== EXERCISE ==
Skipping each picture, output the entries exactly as they stand below.

(Pixel coordinate listings)
•••••
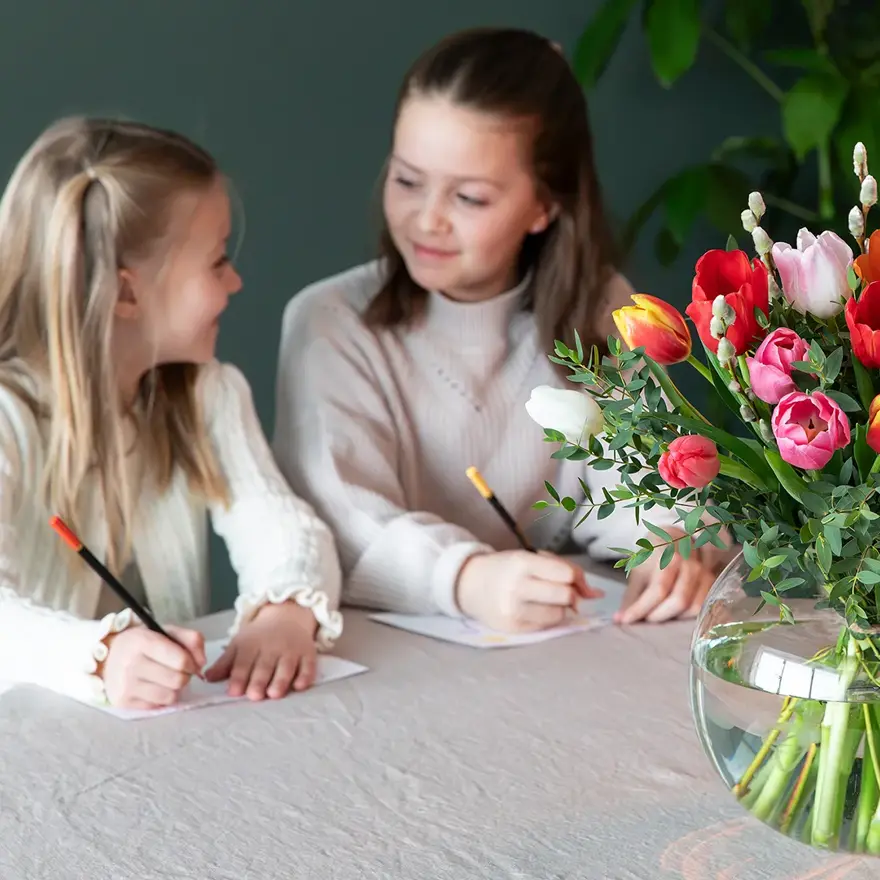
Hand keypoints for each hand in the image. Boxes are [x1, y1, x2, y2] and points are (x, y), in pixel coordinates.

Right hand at [101, 625, 205, 709]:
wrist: (109, 655)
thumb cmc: (144, 643)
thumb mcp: (168, 632)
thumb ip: (192, 640)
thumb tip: (202, 663)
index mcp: (143, 641)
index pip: (180, 660)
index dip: (192, 663)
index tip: (190, 663)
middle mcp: (131, 664)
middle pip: (177, 680)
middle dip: (185, 676)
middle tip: (178, 671)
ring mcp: (125, 685)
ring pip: (170, 696)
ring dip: (175, 689)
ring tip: (167, 679)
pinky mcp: (123, 702)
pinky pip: (157, 706)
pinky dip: (162, 698)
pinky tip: (155, 687)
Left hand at [204, 601, 317, 700]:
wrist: (288, 615)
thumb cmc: (260, 636)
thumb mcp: (240, 643)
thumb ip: (225, 663)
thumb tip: (206, 679)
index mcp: (252, 644)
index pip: (243, 661)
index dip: (238, 676)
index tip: (233, 691)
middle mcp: (272, 646)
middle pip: (265, 666)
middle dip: (259, 680)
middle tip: (254, 695)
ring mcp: (292, 650)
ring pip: (286, 666)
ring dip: (280, 680)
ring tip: (274, 694)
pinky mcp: (308, 653)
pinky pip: (308, 665)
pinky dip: (305, 676)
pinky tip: (300, 686)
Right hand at [455, 550, 602, 632]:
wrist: (470, 584)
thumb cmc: (507, 568)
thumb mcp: (531, 558)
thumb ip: (564, 570)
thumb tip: (596, 594)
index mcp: (522, 563)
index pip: (566, 574)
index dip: (575, 577)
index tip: (570, 578)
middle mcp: (516, 587)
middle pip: (566, 596)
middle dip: (569, 594)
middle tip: (559, 591)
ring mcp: (513, 610)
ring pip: (559, 614)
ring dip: (559, 608)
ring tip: (543, 600)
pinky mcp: (513, 628)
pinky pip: (546, 626)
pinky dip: (546, 618)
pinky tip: (533, 610)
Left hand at [614, 528, 720, 624]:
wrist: (675, 539)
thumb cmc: (653, 557)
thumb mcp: (638, 571)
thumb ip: (631, 596)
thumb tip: (620, 620)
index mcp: (669, 557)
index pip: (657, 590)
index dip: (641, 608)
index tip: (625, 620)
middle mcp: (690, 565)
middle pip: (678, 601)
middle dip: (658, 615)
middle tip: (644, 619)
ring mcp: (704, 574)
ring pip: (693, 607)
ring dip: (673, 617)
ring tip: (658, 615)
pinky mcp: (711, 583)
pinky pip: (702, 607)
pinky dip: (687, 617)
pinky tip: (673, 615)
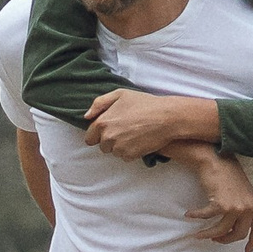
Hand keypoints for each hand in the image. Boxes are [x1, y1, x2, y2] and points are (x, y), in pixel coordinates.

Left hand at [85, 90, 216, 161]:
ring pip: (114, 152)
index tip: (110, 129)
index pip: (90, 137)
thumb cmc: (144, 103)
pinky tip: (139, 140)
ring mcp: (118, 148)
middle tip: (125, 130)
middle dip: (110, 140)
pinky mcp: (130, 155)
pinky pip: (125, 157)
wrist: (166, 117)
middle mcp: (107, 137)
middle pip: (102, 146)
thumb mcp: (120, 94)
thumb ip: (99, 104)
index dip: (98, 134)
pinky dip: (131, 151)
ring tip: (134, 134)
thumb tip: (87, 117)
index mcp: (102, 123)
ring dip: (120, 146)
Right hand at [184, 154, 252, 251]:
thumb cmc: (227, 173)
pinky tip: (189, 215)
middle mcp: (248, 207)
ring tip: (198, 235)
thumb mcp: (243, 193)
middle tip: (215, 239)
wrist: (215, 159)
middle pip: (239, 234)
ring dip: (208, 234)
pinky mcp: (220, 204)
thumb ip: (244, 208)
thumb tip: (232, 227)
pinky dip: (196, 217)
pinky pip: (206, 218)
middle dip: (226, 239)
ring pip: (222, 230)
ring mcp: (235, 206)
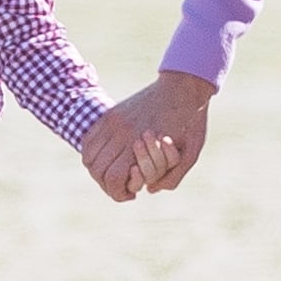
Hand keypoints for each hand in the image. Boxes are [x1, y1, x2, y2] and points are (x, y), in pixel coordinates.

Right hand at [82, 71, 214, 200]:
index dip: (118, 193)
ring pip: (88, 156)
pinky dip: (92, 153)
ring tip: (114, 173)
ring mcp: (113, 122)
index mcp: (141, 144)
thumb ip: (173, 177)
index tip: (131, 194)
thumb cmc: (191, 121)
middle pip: (97, 170)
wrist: (183, 86)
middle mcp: (121, 133)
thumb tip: (150, 189)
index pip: (113, 178)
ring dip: (97, 170)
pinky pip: (89, 139)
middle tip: (122, 186)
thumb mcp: (191, 153)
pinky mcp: (111, 113)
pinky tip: (107, 157)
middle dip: (107, 185)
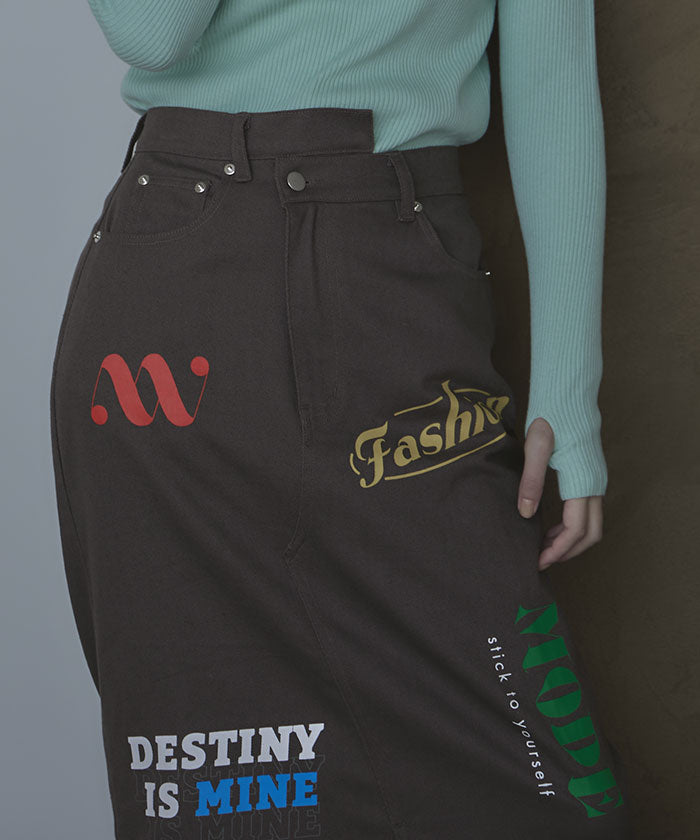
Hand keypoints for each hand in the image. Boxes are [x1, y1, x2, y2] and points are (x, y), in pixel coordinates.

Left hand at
•••••
== EXERCISE RESULT ==
Hand keypoints for each hand in the image. Boxes are [x1, y1, x2, y2] and points are (x, y), in pixel coordinates.

Right hand at [101, 625, 205, 709]:
wrist: (109, 655)
thumb cmc: (144, 643)
thumb mcp: (168, 632)
thumb ip: (192, 640)
thumb tip: (202, 663)
index mcp: (143, 641)
index pip: (180, 660)
index dip: (192, 663)
index tip: (190, 663)
middle mcp: (131, 664)
middle pip: (177, 680)
middle dip: (185, 676)
middle tip: (178, 671)
ring mcp: (125, 685)
ring pip: (170, 696)
ring dip: (175, 689)
ring tip: (167, 679)
pinky mcp: (123, 702)
pinky pip: (157, 706)
pinky dip: (162, 698)
pinky tip: (155, 687)
Left hand at [204, 601, 317, 700]:
wrist: (288, 615)
thumb cmc: (260, 636)
thumb mcp: (240, 643)
thumb ip: (225, 663)
thumb tip: (206, 679)
index mcp: (252, 644)
index pip: (243, 661)
index dip: (238, 676)
index tip: (233, 691)
middle mcp: (272, 646)
middle pip: (265, 666)
middle dip: (259, 680)
middle tip: (254, 695)
ring mcp: (292, 650)
ring pip: (286, 666)
ring dip: (280, 680)
ring tip: (274, 694)
pinky mcp: (308, 653)
pinky pip: (308, 665)
pinky dip: (305, 676)
pinky tip: (300, 686)
Right hand at [455, 550, 602, 632]:
wrist: (470, 584)
thumb cmc: (507, 568)
thumb mcp: (531, 558)
thumb ip: (564, 570)
thumb tip: (596, 594)
index mcp: (522, 563)
index pip: (566, 574)
index dip: (575, 577)
index tip: (570, 578)
middle mcp: (516, 587)
middle pip: (566, 596)
middle dip: (569, 594)
middle tip: (559, 591)
ring mcp: (513, 610)
ring pip: (559, 614)
ring dip: (559, 608)
ring tip: (543, 600)
pinky mcp: (513, 628)
pinky pip: (546, 626)
pinky dip: (546, 618)
pinky tip: (533, 610)
Left hand at [614, 528, 720, 624]:
wrist: (675, 539)
thumb cmc: (653, 557)
thumb mcp: (638, 571)
thumb ip: (631, 596)
thumb tip: (620, 620)
index mcp: (669, 557)
index pip: (657, 590)
index dip: (641, 608)
index tip: (625, 620)
middle mcp: (690, 565)
middle pip: (678, 601)
middle dip: (658, 615)
middle tip: (644, 619)
ring mcp: (704, 574)
ring pip: (693, 607)
ring dip: (673, 617)
ring tip: (658, 615)
pinky mcp: (711, 583)
pinky pip: (702, 607)
pinky dip: (687, 617)
pinky tip: (673, 615)
Hand keypoints for each hand in the image. Boxes are [x1, y1, x2, y2] and points are (x, y), in pixel coordinates.

Left hand at [85, 90, 216, 161]:
ring pip: (114, 152)
index tip: (110, 129)
index pip: (90, 137)
thumb cmc: (144, 103)
pinky tip: (139, 140)
ring mcp: (118, 148)
middle tip: (125, 130)
middle dip: (110, 140)
pinky mcp: (130, 155)
pinky pip: (125, 157)
wrist: (166, 117)
middle mcp: (107, 137)
middle pip: (102, 146)
thumb mcp: (120, 94)
thumb ip: (99, 104)
index dip: (98, 134)
pinky dip: (131, 151)
ring tip: (134, 134)
thumb tip: (87, 117)
index mcp: (102, 123)
ring dip: (120, 146)
Right hand at [184, 154, 252, 251]:
thumb cmc: (227, 173)
pinky tip: (189, 215)
middle mcp: (248, 207)
ring tip: (198, 235)
thumb mcp: (243, 193)
middle tip: (215, 239)
wrist: (215, 159)
middle pip: (239, 234)
ring dip: (208, 234)
pinky mcp: (220, 204)
thumb ip: (244, 208)
thumb tip: (232, 227)
pinky dip: (196, 217)
pinky pip: (206, 218)
middle dip: (226, 239)
ring pip: (222, 230)
ring mcp: (235, 206)
Hand keypoints for each hand in the image. Boxes are [x1, y1, x2, y2] and points are (x, y), in pixel coordinates.

Right hand at [82, 71, 214, 200]:
index dip: (118, 193)
ring pip: (88, 156)
pinky dip: (92, 153)
ring tip: (114, 173)
ring mcp: (113, 122)
index mcp: (141, 144)
thumb ip: (173, 177)
index tip: (131, 194)
thumb cmc: (191, 121)
middle pip: (97, 170)
wrist: (183, 86)
middle mcp: (121, 133)
thumb tip: (150, 189)
index pip: (113, 178)
ring dip: (97, 170)
pinky pip: (89, 139)
middle tip: (122, 186)
thumb mcp: (191, 153)
pinky mcp: (111, 113)
pinky tip: (107, 157)
middle dip: (107, 185)
Hand keypoints for each hand in the image. Boxes are [x1, y1, x2, y2] and points are (x, y), in pixel coordinates.

Left hand at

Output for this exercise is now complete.